◆ REQUIRED WORK: Return only what lies between the first line of the entries and the line containing "Kalenderdatei", both lines included.

-------- DATASET EXTRACT --------

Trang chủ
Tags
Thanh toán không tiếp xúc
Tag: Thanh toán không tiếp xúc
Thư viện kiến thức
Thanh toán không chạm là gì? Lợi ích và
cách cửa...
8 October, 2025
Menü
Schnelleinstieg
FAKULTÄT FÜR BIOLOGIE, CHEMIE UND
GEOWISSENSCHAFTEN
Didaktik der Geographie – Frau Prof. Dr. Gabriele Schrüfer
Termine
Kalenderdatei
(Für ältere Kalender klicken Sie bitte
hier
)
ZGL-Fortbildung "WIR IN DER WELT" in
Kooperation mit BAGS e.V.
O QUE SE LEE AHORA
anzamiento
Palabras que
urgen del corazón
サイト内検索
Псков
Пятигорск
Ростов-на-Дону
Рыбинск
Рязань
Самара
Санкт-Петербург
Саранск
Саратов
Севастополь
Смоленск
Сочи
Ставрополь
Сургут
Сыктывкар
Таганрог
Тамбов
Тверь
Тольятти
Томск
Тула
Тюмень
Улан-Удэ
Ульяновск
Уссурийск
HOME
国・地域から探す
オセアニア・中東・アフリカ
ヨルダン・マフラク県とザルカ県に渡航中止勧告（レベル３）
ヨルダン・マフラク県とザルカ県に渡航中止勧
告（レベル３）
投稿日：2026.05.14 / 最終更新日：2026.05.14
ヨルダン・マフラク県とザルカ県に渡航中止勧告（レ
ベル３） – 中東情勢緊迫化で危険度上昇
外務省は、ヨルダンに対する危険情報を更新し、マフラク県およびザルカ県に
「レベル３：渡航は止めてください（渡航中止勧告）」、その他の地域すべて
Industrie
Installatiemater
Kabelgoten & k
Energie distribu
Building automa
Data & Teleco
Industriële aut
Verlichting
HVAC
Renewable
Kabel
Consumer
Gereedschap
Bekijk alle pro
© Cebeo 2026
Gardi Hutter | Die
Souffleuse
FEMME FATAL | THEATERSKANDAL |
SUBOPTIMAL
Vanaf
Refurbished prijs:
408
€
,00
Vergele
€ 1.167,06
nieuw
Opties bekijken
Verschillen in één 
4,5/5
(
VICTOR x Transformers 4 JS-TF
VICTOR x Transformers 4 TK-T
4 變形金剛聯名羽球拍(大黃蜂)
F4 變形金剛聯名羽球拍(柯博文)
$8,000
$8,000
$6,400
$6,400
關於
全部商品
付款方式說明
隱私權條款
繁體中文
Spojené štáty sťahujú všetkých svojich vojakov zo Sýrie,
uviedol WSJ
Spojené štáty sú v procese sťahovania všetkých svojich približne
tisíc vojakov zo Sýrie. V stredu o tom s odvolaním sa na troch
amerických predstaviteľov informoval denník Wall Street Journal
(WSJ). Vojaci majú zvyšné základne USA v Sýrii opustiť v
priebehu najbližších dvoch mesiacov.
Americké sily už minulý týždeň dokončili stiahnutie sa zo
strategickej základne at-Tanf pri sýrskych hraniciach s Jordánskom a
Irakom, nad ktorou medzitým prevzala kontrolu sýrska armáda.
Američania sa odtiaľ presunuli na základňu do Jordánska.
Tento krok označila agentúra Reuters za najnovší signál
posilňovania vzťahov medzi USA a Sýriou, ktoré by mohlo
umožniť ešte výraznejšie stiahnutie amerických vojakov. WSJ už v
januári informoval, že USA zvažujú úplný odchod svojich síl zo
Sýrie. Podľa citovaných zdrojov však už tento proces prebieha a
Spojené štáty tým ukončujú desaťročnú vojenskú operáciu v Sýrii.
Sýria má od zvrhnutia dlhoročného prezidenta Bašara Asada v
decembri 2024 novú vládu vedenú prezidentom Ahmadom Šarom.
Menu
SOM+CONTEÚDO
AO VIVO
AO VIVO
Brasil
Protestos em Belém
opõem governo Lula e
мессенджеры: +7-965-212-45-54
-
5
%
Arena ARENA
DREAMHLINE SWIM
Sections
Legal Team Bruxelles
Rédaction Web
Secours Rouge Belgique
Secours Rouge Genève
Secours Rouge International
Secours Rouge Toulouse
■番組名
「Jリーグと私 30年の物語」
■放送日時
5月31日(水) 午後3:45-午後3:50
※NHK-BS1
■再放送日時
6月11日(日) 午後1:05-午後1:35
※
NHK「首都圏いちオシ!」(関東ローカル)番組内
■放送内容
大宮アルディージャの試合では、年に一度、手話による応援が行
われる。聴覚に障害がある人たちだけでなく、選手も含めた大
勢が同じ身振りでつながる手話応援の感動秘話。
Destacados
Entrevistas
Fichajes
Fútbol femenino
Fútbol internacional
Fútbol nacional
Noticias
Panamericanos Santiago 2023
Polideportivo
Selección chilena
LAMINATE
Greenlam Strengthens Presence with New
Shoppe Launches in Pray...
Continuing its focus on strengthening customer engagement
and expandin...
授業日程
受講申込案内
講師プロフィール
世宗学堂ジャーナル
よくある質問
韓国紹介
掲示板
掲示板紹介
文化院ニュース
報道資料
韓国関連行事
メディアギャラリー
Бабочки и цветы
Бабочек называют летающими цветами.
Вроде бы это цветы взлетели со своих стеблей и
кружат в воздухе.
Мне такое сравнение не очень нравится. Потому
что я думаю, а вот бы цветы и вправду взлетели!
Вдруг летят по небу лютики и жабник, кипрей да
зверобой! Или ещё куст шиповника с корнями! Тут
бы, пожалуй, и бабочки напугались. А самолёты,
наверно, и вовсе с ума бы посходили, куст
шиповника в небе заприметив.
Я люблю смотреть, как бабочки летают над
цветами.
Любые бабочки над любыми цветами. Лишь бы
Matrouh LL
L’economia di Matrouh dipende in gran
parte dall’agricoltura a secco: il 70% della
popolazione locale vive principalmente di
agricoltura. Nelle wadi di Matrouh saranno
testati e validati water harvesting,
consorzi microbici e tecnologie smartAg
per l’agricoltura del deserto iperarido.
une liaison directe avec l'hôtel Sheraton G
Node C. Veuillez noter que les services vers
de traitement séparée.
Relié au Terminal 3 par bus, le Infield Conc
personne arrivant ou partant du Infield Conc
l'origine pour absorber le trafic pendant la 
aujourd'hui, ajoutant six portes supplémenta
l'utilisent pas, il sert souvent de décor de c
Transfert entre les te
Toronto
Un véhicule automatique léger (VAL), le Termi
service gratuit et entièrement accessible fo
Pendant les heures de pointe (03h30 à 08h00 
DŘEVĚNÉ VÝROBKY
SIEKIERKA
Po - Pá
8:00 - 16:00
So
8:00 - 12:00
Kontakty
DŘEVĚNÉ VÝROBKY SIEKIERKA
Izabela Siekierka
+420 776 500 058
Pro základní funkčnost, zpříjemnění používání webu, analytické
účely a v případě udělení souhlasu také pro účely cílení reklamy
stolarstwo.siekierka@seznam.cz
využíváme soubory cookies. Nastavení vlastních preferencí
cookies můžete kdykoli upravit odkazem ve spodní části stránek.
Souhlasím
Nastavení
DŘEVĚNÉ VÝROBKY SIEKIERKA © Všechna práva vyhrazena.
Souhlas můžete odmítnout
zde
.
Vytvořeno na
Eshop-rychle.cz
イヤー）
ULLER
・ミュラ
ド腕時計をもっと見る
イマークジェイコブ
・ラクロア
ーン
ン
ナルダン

--------

◆ ANSWER:
Trang chủ
Tags
Thanh toán không tiếp xúc
Tag: Thanh toán không tiếp xúc
Thư viện kiến thức
Thanh toán không chạm là gì? Lợi ích và
cách cửa...
8 October, 2025
Menü
Schnelleinstieg
FAKULTÄT FÜR BIOLOGIE, CHEMIE UND
GEOWISSENSCHAFTEN
Didaktik der Geographie – Frau Prof. Dr. Gabriele Schrüfer
Termine
Kalenderdatei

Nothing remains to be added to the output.